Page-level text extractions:
--- START ---

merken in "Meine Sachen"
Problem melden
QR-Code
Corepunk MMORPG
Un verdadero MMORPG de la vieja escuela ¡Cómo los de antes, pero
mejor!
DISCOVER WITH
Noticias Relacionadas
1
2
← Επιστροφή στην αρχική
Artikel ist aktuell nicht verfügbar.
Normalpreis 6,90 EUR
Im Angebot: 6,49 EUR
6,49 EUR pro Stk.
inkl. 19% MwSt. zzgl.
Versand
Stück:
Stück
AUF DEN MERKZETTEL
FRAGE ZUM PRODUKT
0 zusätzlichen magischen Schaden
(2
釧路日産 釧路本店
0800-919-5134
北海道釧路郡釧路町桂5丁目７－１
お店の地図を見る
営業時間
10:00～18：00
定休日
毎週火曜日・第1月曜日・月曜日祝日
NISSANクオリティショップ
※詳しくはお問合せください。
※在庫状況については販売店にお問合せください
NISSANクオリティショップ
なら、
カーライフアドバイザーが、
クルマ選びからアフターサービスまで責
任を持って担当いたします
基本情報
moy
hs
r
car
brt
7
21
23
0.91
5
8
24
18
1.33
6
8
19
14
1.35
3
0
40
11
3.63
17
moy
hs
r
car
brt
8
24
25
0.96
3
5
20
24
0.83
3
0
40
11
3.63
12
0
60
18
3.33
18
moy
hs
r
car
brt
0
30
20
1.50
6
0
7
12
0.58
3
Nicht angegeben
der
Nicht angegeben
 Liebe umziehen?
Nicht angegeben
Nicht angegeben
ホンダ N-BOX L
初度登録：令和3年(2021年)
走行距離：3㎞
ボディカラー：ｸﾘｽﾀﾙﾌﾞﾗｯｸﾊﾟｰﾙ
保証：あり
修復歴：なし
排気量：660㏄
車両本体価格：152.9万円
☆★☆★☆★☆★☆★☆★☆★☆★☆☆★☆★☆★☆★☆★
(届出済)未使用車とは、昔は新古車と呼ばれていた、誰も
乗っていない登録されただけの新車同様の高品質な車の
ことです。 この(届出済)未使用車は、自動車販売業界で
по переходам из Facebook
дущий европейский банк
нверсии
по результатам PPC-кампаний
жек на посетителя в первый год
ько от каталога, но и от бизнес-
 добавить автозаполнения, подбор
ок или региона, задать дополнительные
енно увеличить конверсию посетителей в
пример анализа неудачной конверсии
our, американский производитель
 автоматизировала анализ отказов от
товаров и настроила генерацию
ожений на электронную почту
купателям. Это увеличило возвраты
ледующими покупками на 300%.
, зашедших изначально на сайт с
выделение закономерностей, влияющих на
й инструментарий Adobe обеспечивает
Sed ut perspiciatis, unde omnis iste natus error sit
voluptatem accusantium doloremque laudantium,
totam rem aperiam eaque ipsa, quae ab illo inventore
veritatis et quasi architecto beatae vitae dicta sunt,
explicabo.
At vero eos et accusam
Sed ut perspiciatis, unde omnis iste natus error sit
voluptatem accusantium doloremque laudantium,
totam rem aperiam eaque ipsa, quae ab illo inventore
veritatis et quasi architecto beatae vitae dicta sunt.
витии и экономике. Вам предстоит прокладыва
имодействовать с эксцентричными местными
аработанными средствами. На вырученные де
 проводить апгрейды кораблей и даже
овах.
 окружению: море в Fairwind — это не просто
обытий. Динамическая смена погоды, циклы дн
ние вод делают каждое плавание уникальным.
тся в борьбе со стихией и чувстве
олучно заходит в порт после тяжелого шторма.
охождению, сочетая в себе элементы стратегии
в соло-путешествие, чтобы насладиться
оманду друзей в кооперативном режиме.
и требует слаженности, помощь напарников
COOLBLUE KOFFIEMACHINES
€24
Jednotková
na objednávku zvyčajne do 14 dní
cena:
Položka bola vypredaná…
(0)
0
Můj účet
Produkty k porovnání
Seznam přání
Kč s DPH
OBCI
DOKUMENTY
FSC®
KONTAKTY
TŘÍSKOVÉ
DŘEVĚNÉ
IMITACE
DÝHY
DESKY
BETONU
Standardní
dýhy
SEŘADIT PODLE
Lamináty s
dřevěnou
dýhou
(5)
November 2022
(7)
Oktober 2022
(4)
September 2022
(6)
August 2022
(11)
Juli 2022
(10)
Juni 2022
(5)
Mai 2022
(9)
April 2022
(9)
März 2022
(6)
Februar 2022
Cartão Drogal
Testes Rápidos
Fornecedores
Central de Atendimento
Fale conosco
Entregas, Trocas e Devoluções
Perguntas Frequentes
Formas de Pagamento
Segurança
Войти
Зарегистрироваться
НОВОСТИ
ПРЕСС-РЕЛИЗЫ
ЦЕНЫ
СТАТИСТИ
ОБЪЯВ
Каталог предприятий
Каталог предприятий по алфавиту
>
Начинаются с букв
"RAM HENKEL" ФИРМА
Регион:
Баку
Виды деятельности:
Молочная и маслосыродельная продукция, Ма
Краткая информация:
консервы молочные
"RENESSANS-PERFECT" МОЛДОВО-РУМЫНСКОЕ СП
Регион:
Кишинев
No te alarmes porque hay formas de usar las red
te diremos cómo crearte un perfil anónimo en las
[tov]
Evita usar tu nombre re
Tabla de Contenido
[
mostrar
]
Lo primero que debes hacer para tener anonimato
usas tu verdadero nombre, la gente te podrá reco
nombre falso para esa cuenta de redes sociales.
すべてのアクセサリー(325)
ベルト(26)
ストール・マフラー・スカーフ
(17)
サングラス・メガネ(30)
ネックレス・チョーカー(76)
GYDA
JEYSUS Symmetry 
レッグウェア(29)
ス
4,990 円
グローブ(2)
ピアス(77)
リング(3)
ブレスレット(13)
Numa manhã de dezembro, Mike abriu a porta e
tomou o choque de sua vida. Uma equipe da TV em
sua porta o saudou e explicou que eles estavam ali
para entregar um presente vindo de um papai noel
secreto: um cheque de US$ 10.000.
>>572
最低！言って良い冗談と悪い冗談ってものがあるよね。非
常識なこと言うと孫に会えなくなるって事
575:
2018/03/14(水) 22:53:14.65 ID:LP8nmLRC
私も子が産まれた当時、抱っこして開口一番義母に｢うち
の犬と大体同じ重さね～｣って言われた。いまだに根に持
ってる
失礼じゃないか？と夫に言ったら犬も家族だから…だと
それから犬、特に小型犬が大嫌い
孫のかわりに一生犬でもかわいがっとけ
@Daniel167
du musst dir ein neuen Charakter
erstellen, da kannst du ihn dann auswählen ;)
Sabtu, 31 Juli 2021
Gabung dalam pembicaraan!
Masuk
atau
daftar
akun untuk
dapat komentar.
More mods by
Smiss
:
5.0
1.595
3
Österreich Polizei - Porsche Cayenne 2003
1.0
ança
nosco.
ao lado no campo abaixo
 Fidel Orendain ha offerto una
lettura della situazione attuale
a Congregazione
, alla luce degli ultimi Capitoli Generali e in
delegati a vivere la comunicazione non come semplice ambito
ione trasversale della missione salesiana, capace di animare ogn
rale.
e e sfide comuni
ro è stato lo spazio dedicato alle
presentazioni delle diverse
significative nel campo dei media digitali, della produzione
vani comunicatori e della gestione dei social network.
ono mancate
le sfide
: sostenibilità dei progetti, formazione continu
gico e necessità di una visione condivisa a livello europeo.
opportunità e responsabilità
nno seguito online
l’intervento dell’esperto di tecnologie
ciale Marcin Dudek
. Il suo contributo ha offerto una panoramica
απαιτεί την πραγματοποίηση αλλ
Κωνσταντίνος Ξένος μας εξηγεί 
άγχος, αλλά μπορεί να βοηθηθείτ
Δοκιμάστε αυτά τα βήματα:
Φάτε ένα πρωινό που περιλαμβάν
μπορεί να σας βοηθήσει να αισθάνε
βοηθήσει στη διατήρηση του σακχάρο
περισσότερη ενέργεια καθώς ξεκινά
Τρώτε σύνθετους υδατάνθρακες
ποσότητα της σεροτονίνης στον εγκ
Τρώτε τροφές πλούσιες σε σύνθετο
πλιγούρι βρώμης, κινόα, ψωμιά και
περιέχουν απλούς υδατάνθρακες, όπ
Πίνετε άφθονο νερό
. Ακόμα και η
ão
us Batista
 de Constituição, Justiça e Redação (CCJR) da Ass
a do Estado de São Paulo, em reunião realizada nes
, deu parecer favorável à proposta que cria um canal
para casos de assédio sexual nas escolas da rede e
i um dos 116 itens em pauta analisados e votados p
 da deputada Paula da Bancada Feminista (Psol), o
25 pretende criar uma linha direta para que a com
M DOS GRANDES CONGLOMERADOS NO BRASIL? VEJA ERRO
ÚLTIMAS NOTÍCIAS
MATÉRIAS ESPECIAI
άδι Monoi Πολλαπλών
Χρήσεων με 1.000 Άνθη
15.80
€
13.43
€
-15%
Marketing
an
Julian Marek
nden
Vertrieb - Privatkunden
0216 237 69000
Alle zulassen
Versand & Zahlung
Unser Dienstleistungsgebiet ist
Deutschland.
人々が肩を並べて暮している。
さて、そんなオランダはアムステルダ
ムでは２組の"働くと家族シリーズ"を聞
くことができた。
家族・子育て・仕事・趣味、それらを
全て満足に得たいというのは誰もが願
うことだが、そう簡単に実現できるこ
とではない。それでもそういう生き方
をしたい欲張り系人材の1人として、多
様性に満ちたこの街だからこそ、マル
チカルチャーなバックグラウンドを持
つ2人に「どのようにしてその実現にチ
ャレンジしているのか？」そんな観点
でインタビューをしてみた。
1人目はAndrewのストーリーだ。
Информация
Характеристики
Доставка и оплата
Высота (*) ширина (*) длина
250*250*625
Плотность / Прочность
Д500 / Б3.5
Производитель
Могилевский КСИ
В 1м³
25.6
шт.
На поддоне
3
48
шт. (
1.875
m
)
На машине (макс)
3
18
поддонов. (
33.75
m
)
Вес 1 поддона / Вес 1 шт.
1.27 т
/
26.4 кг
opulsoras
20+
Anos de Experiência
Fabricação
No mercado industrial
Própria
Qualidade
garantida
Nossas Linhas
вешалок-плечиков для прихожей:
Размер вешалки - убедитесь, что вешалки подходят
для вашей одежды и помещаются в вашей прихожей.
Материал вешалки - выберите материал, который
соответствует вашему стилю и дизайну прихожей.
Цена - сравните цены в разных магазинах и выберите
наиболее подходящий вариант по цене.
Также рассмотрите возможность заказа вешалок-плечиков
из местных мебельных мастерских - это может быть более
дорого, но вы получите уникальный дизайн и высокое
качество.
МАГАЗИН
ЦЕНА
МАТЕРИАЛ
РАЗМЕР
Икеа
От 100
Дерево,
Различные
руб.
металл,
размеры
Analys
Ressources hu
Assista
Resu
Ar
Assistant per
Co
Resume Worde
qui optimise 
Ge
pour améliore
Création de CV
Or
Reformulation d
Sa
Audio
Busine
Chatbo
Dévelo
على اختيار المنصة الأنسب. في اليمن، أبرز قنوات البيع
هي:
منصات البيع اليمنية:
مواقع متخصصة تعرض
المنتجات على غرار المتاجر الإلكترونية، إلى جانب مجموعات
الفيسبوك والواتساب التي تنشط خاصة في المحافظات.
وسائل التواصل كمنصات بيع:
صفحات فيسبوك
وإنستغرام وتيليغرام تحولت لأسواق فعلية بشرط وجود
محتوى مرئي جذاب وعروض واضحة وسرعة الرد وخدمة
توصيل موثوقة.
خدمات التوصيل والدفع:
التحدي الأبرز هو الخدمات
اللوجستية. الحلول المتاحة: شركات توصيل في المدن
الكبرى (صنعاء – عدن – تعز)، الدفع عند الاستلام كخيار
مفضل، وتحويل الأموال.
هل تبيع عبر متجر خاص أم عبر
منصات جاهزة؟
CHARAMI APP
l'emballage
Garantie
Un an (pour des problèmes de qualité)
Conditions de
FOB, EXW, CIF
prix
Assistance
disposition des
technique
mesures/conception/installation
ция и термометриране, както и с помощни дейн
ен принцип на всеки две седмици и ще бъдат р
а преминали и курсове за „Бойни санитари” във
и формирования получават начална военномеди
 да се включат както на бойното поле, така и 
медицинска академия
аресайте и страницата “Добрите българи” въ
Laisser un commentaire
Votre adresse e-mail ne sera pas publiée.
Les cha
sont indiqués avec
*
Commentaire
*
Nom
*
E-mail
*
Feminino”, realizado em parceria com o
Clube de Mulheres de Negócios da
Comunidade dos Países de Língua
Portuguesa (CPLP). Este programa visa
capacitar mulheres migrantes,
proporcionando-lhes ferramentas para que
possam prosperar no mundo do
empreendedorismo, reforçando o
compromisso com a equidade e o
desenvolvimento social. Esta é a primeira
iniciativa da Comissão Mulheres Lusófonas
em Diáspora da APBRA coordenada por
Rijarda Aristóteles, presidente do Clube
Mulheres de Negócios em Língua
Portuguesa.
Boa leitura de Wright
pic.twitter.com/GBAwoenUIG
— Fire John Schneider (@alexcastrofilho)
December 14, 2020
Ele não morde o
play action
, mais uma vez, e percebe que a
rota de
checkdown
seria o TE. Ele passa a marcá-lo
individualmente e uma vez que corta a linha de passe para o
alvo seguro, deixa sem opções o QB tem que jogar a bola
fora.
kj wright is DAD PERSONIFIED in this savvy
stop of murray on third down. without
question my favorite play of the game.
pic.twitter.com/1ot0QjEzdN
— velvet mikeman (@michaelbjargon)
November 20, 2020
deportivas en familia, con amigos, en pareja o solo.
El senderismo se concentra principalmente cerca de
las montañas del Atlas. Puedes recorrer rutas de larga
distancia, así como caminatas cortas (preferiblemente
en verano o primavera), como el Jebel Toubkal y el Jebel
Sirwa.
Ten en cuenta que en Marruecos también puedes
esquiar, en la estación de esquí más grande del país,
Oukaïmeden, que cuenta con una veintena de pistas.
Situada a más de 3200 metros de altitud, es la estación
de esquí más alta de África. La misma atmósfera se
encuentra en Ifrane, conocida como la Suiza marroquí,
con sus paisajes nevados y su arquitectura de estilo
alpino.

--- END ---

# Instructions to follow
Reproduce the entries above exactly, but only the lines between the line holding "и формирования получават начална военномеди" and the line holding "em Diáspora da APBRA coordenada por", inclusive.

# Result for this task
и формирования получават начална военномеди
 да се включат както на бойното поле, така и 
медицинска академия
аресайте и страницата “Добрите българи” въ
Laisser un commentaire
Votre adresse e-mail ne sera pas publiée.
Les cha
sont indiqués avec
*
Commentaire
*
Nom
*
E-mail
*
Feminino”, realizado em parceria com o
Clube de Mulheres de Negócios da
Comunidade dos Países de Língua
Portuguesa (CPLP). Este programa visa
capacitar mulheres migrantes,
proporcionando-lhes ferramentas para que
possam prosperar no mundo do
empreendedorismo, reforçando o
compromisso com a equidade e o
desenvolvimento social. Esta é a primeira
iniciativa da Comissão Mulheres Lusófonas
em Diáspora da APBRA coordenada por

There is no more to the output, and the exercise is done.